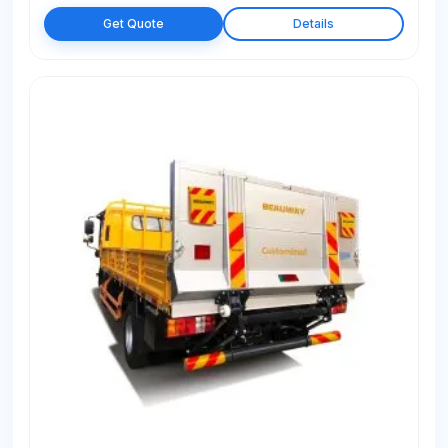
Get Quote
Details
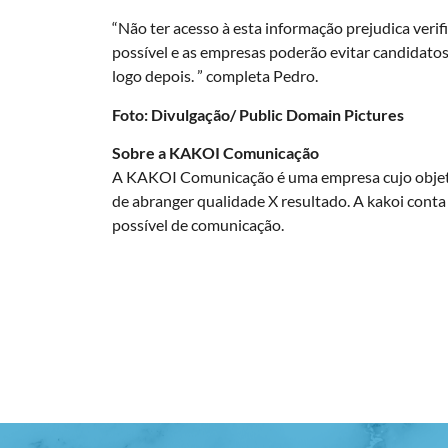
“Não ter acesso à esta informação prejudica verif
possível e as empresas poderão evitar candidat
logo depois. ” completa Pedro.
Foto: Divulgação/ Public Domain Pictures
Sobre a KAKOI Comunicação
A KAKOI Comunicação é uma empresa cujo objeti
de abranger qualidade X resultado. A kakoi conta
possível de comunicação.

**Your goal**
Search the entries above for lines containing the word "possível", and copy each one.

**Solution to this problem**
possível e as empresas poderão evitar candidat
possível de comunicação.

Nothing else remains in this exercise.